Items from a data source

---*---

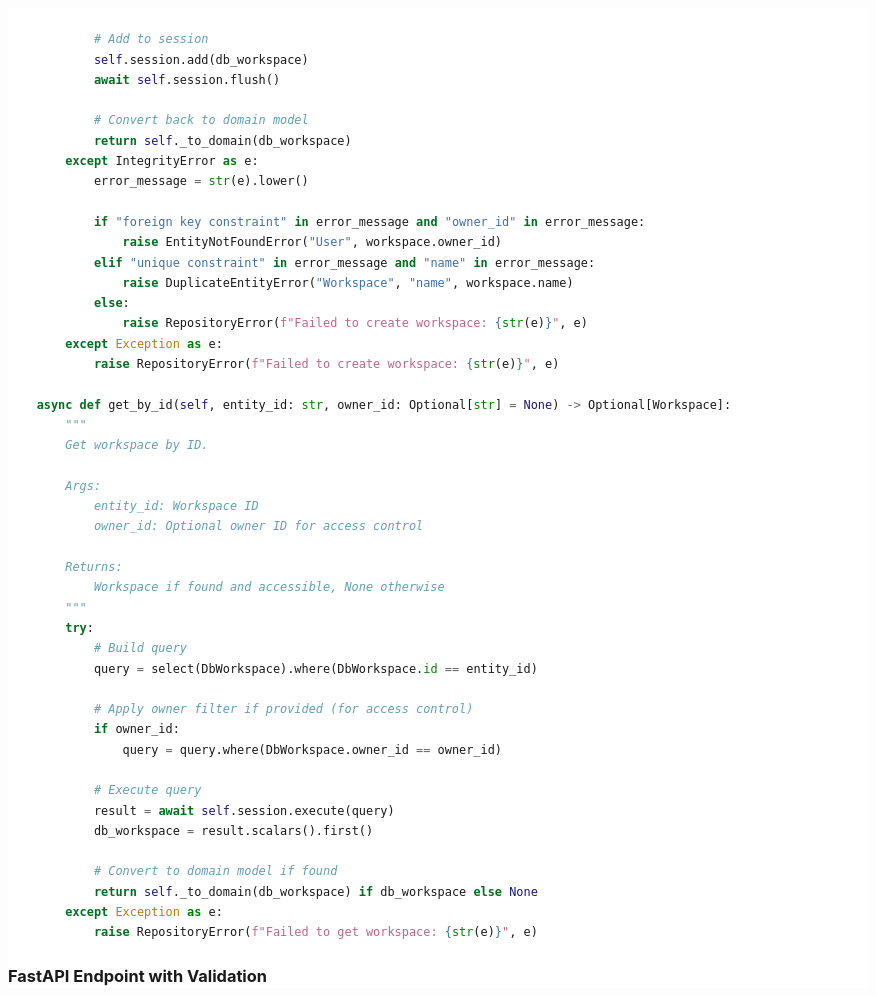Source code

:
 ```python

            # Add to session
            self.session.add(db_workspace)
            await self.session.flush()

            # Convert back to domain model
            return self._to_domain(db_workspace)
        except IntegrityError as e:
            error_message = str(e).lower()

            if "foreign key constraint" in error_message and "owner_id" in error_message:
                raise EntityNotFoundError("User", workspace.owner_id)
            elif "unique constraint" in error_message and "name" in error_message:
                raise DuplicateEntityError("Workspace", "name", workspace.name)
            else:
                raise RepositoryError(f"Failed to create workspace: {str(e)}", e)
        except Exception as e:
            raise RepositoryError(f"Failed to create workspace: {str(e)}", e)

    async def get_by_id(self, entity_id: str, owner_id: Optional[str] = None) -> Optional[Workspace]:
        """
        Get workspace by ID.

        Args:
            entity_id: Workspace ID
            owner_id: Optional owner ID for access control

        Returns:
            Workspace if found and accessible, None otherwise
        """
        try:
            # Build query
            query = select(DbWorkspace).where(DbWorkspace.id == entity_id)

            # Apply owner filter if provided (for access control)
            if owner_id:
                query = query.where(DbWorkspace.owner_id == owner_id)

            # Execute query
            result = await self.session.execute(query)
            db_workspace = result.scalars().first()

            # Convert to domain model if found
            return self._to_domain(db_workspace) if db_workspace else None
        except Exception as e:
            raise RepositoryError(f"Failed to get workspace: {str(e)}", e)
```

### FastAPI Endpoint with Validation
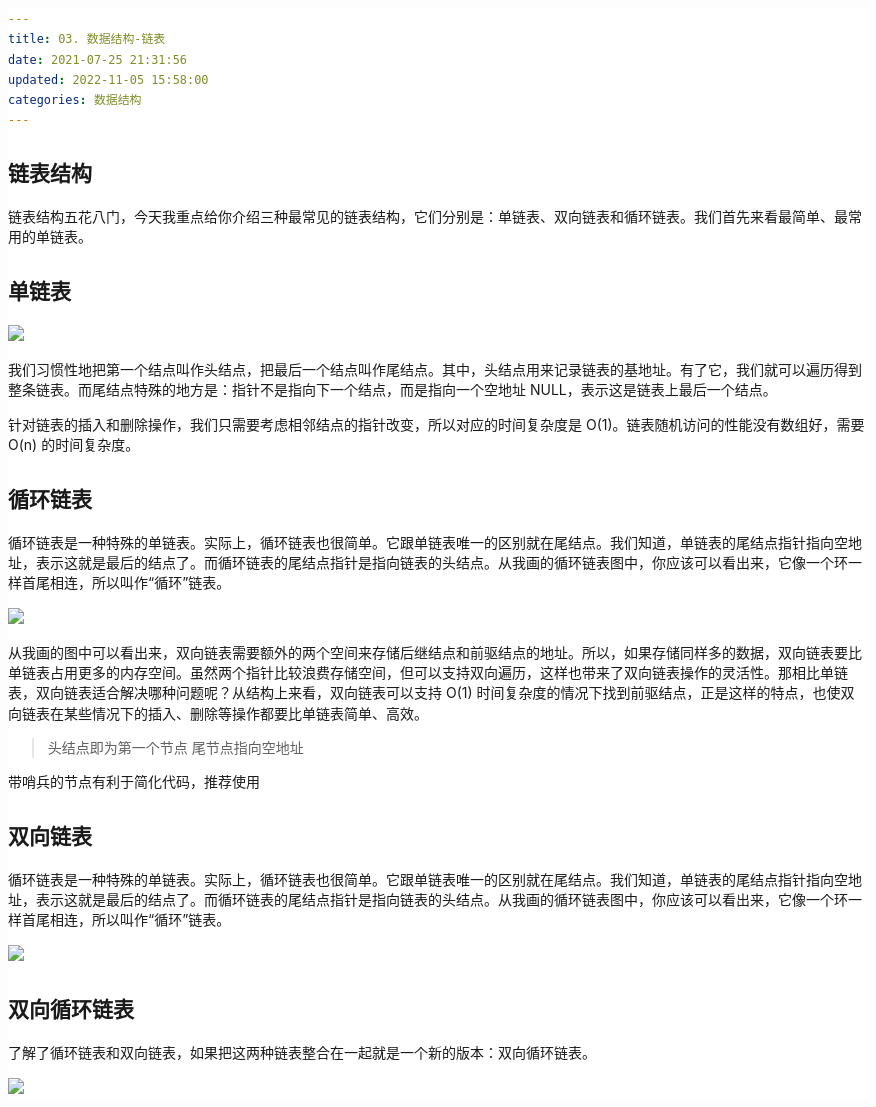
 ```yaml
---
title: 03. 数据结构-链表
date: 2021-07-25 21:31:56
updated: 2022-11-05 15:58:00
categories: 数据结构
---
```


## 链表结构

链表结构五花八门，今天我重点给你介绍三种最常见的链表结构，它们分别是：单链表、双向链表和循环链表。我们首先来看最简单、最常用的单链表。

## 单链表

![](https://upload-images.jianshu.io/upload_images/1662509-00541c648f53fe43.png?imageMogr2/auto-orient/strip%7CimageView2/2/w/1240)

我们习惯性地把第一个结点叫作头结点，把最后一个结点叫作尾结点。其中，头结点用来记录链表的基地址。有了它，我们就可以遍历得到整条链表。而尾结点特殊的地方是：指针不是指向下一个结点，而是指向一个空地址 NULL，表示这是链表上最后一个结点。



针对链表的插入和删除操作，我们只需要考虑相邻结点的指针改变，所以对应的时间复杂度是 O(1)。链表随机访问的性能没有数组好，需要 O(n) 的时间复杂度。

## 循环链表

循环链表是一种特殊的单链表。实际上，循环链表也很简单。它跟单链表唯一的区别就在尾结点。我们知道，单链表的尾结点指针指向空地址，表示这就是最后的结点了。而循环链表的尾结点指针是指向链表的头结点。从我画的循环链表图中，你应该可以看出来，它像一个环一样首尾相连，所以叫作“循环”链表。

![](https://upload-images.jianshu.io/upload_images/1662509-a5b99e3101b1bb18.png?imageMogr2/auto-orient/strip%7CimageView2/2/w/1240)

从我画的图中可以看出来，双向链表需要额外的两个空间来存储后继结点和前驱结点的地址。所以，如果存储同样多的数据，双向链表要比单链表占用更多的内存空间。虽然两个指针比较浪费存储空间，但可以支持双向遍历，这样也带来了双向链表操作的灵活性。那相比单链表，双向链表适合解决哪种问题呢？从结构上来看，双向链表可以支持 O(1) 时间复杂度的情况下找到前驱结点，正是这样的特点，也使双向链表在某些情况下的插入、删除等操作都要比单链表简单、高效。

> 头结点即为第一个节点
> 尾节点指向空地址

带哨兵的节点有利于简化代码，推荐使用

## 双向链表

循环链表是一种特殊的单链表。实际上，循环链表也很简单。它跟单链表唯一的区别就在尾结点。我们知道，单链表的尾结点指针指向空地址，表示这就是最后的结点了。而循环链表的尾结点指针是指向链表的头结点。从我画的循环链表图中，你应该可以看出来，它像一个环一样首尾相连，所以叫作“循环”链表。

![](https://upload-images.jianshu.io/upload_images/1662509-fc695cfe08d90e98.png?imageMogr2/auto-orient/strip%7CimageView2/2/w/1240)

## 双向循环链表

了解了循环链表和双向链表，如果把这两种链表整合在一起就是一个新的版本：双向循环链表。

![](https://upload-images.jianshu.io/upload_images/1662509-949af875bddb5110.png?imageMogr2/auto-orient/strip%7CimageView2/2/w/1240)
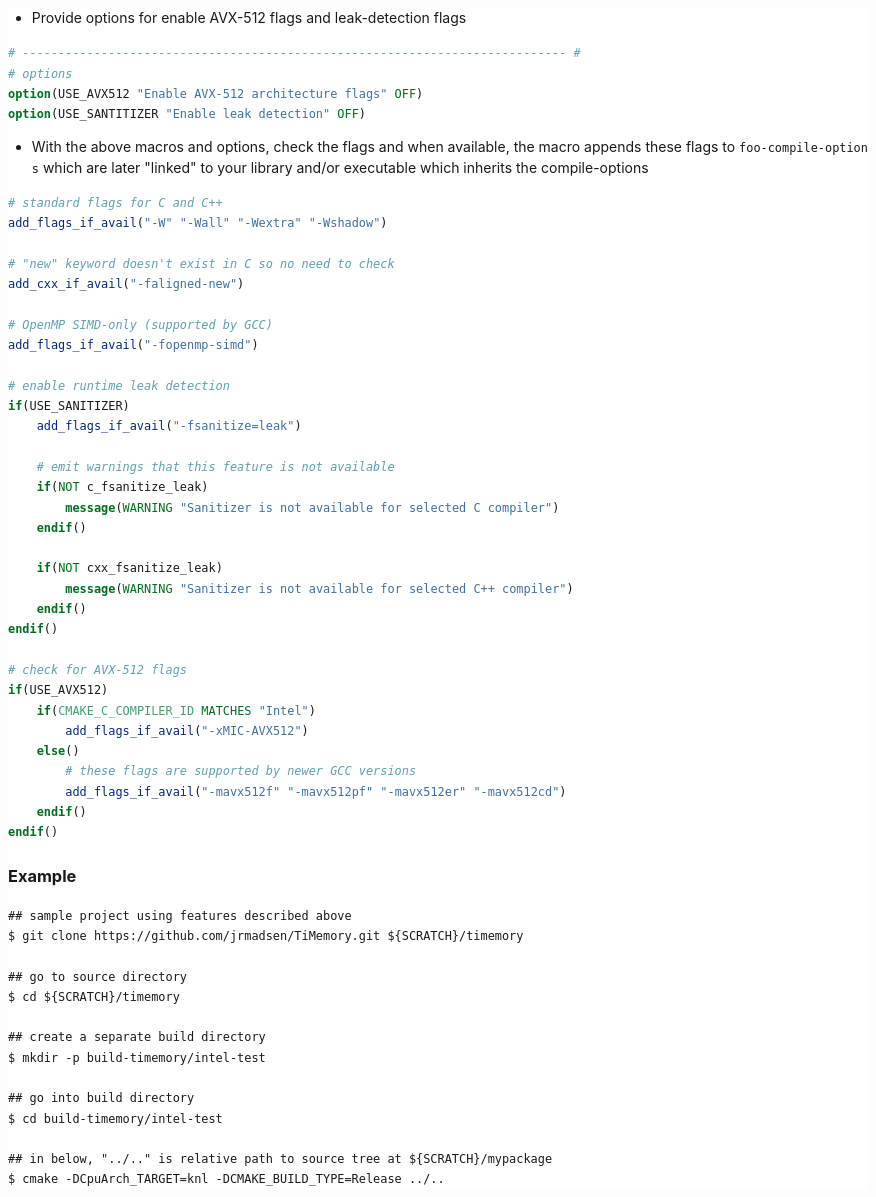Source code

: - Provide options for enable AVX-512 flags and leak-detection flags

```cmake
# ---------------------------------------------------------------------------- #
# options
option(USE_AVX512 "Enable AVX-512 architecture flags" OFF)
option(USE_SANTITIZER "Enable leak detection" OFF)
```

- With the above macros and options, check the flags and when available, the
macro appends these flags to `foo-compile-options` which
are later "linked" to your library and/or executable which inherits the compile-options

```cmake
# standard flags for C and C++
add_flags_if_avail("-W" "-Wall" "-Wextra" "-Wshadow")

# "new" keyword doesn't exist in C so no need to check
add_cxx_if_avail("-faligned-new")

# OpenMP SIMD-only (supported by GCC)
add_flags_if_avail("-fopenmp-simd")

# enable runtime leak detection
if(USE_SANITIZER)
    add_flags_if_avail("-fsanitize=leak")

    # emit warnings that this feature is not available
    if(NOT c_fsanitize_leak)
        message(WARNING "Sanitizer is not available for selected C compiler")
    endif()

    if(NOT cxx_fsanitize_leak)
        message(WARNING "Sanitizer is not available for selected C++ compiler")
    endif()
endif()

# check for AVX-512 flags
if(USE_AVX512)
    if(CMAKE_C_COMPILER_ID MATCHES "Intel")
        add_flags_if_avail("-xMIC-AVX512")
    else()
        # these flags are supported by newer GCC versions
        add_flags_if_avail("-mavx512f" "-mavx512pf" "-mavx512er" "-mavx512cd")
    endif()
endif()
```

### Example

```shell
## sample project using features described above
$ git clone https://github.com/jrmadsen/TiMemory.git ${SCRATCH}/timemory

## go to source directory
$ cd ${SCRATCH}/timemory

## create a separate build directory
$ mkdir -p build-timemory/intel-test

## go into build directory
$ cd build-timemory/intel-test

## in below, "../.." is relative path to source tree at ${SCRATCH}/mypackage
$ cmake -DCpuArch_TARGET=knl -DCMAKE_BUILD_TYPE=Release ../..

```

---*---

[EXERCISE AIM] Your answer should be an exact copy of the entries above, with no images included.

[ANSWER TO THIS EXERCISE]
Source code

:
 ```python

            # Add to session
            self.session.add(db_workspace)
            await self.session.flush()

            # Convert back to domain model
            return self._to_domain(db_workspace)
        except IntegrityError as e:
            error_message = str(e).lower()

            if "foreign key constraint" in error_message and "owner_id" in error_message:
                raise EntityNotFoundError("User", workspace.owner_id)
            elif "unique constraint" in error_message and "name" in error_message:
                raise DuplicateEntityError("Workspace", "name", workspace.name)
            else:
                raise RepositoryError(f"Failed to create workspace: {str(e)}", e)
        except Exception as e:
            raise RepositoryError(f"Failed to create workspace: {str(e)}", e)

    async def get_by_id(self, entity_id: str, owner_id: Optional[str] = None) -> Optional[Workspace]:
        """
        Get workspace by ID.

        Args:
            entity_id: Workspace ID
            owner_id: Optional owner ID for access control

        Returns:
            Workspace if found and accessible, None otherwise
        """
        try:
            # Build query
            query = select(DbWorkspace).where(DbWorkspace.id == entity_id)

            # Apply owner filter if provided (for access control)
            if owner_id:
                query = query.where(DbWorkspace.owner_id == owner_id)

            # Execute query
            result = await self.session.execute(query)
            db_workspace = result.scalars().first()

            # Convert to domain model if found
            return self._to_domain(db_workspace) if db_workspace else None
        except Exception as e:
            raise RepositoryError(f"Failed to get workspace: {str(e)}", e)
```

### FastAPI Endpoint with Validation
 ```yaml
---
title: 03. 数据结构-链表
date: 2021-07-25 21:31:56
updated: 2022-11-05 15:58:00
categories: 数据结构
---
```


## 链表结构

链表结构五花八门，今天我重点给你介绍三种最常见的链表结构，它们分别是：单链表、双向链表和循环链表。我们首先来看最简单、最常用的单链表。

## 单链表

![](https://upload-images.jianshu.io/upload_images/1662509-00541c648f53fe43.png?imageMogr2/auto-orient/strip%7CimageView2/2/w/1240)

我们习惯性地把第一个结点叫作头结点，把最后一个结点叫作尾结点。其中，头结点用来记录链表的基地址。有了它，我们就可以遍历得到整条链表。而尾结点特殊的地方是：指针不是指向下一个结点，而是指向一个空地址 NULL，表示这是链表上最后一个结点。



针对链表的插入和删除操作，我们只需要考虑相邻结点的指针改变，所以对应的时间复杂度是 O(1)。链表随机访问的性能没有数组好，需要 O(n) 的时间复杂度。

## 循环链表

循环链表是一种特殊的单链表。实际上，循环链表也很简单。它跟单链表唯一的区别就在尾结点。我们知道，单链表的尾结点指针指向空地址，表示这就是最后的结点了。而循环链表的尾结点指针是指向链表的头结点。从我画的循环链表图中，你应该可以看出来，它像一个环一样首尾相连，所以叫作“循环”链表。

![](https://upload-images.jianshu.io/upload_images/1662509-a5b99e3101b1bb18.png?imageMogr2/auto-orient/strip%7CimageView2/2/w/1240)

从我画的图中可以看出来，双向链表需要额外的两个空间来存储后继结点和前驱结点的地址。所以，如果存储同样多的数据，双向链表要比单链表占用更多的内存空间。虽然两个指针比较浪费存储空间，但可以支持双向遍历，这样也带来了双向链表操作的灵活性。那相比单链表，双向链表适合解决哪种问题呢？从结构上来看，双向链表可以支持 O(1) 时间复杂度的情况下找到前驱结点，正是这样的特点，也使双向链表在某些情况下的插入、删除等操作都要比单链表简单、高效。

> 头结点即为第一个节点
> 尾节点指向空地址

带哨兵的节点有利于简化代码，推荐使用

## 双向链表

循环链表是一种特殊的单链表。实际上，循环链表也很简单。它跟单链表唯一的区别就在尾结点。我们知道，单链表的尾结点指针指向空地址，表示这就是最后的结点了。而循环链表的尾结点指针是指向链表的头结点。从我画的循环链表图中，你应该可以看出来，它像一个环一样首尾相连，所以叫作“循环”链表。

![](https://upload-images.jianshu.io/upload_images/1662509-fc695cfe08d90e98.png?imageMogr2/auto-orient/strip%7CimageView2/2/w/1240)

## 双向循环链表

了解了循环链表和双向链表，如果把这两种链表整合在一起就是一个新的版本：双向循环链表。

![](https://upload-images.jianshu.io/upload_images/1662509-949af875bddb5110.png?imageMogr2/auto-orient/strip%7CimageView2/2/w/1240)
Source code

: - Provide options for enable AVX-512 flags and leak-detection flags

```cmake
# ---------------------------------------------------------------------------- #
# options
option(USE_AVX512 "Enable AVX-512 architecture flags" OFF)
option(USE_SANTITIZER "Enable leak detection" OFF)
```

- With the above macros and options, check the flags and when available, the
macro appends these flags to `foo-compile-options` which
are later "linked" to your library and/or executable which inherits the compile-options

```cmake
# standard flags for C and C++
add_flags_if_avail("-W" "-Wall" "-Wextra" "-Wshadow")

# "new" keyword doesn't exist in C so no need to check
add_cxx_if_avail("-faligned-new")

# OpenMP SIMD-only (supported by GCC)
add_flags_if_avail("-fopenmp-simd")

# enable runtime leak detection
if(USE_SANITIZER)
    add_flags_if_avail("-fsanitize=leak")

    # emit warnings that this feature is not available
    if(NOT c_fsanitize_leak)
        message(WARNING "Sanitizer is not available for selected C compiler")
    endif()

    if(NOT cxx_fsanitize_leak)
        message(WARNING "Sanitizer is not available for selected C++ compiler")
    endif()
endif()

# check for AVX-512 flags
if(USE_AVX512)
    if(CMAKE_C_COMPILER_ID MATCHES "Intel")
        add_flags_if_avail("-xMIC-AVX512")
    else()
        # these flags are supported by newer GCC versions
        add_flags_if_avail("-mavx512f" "-mavx512pf" "-mavx512er" "-mavx512cd")
    endif()
endif()
```

### Example

```shell
## sample project using features described above
$ git clone https://github.com/jrmadsen/TiMemory.git ${SCRATCH}/timemory

## go to source directory
$ cd ${SCRATCH}/timemory

## create a separate build directory
$ mkdir -p build-timemory/intel-test

## go into build directory
$ cd build-timemory/intel-test

## in below, "../.." is relative path to source tree at ${SCRATCH}/mypackage
$ cmake -DCpuArch_TARGET=knl -DCMAKE_BUILD_TYPE=Release ../..

```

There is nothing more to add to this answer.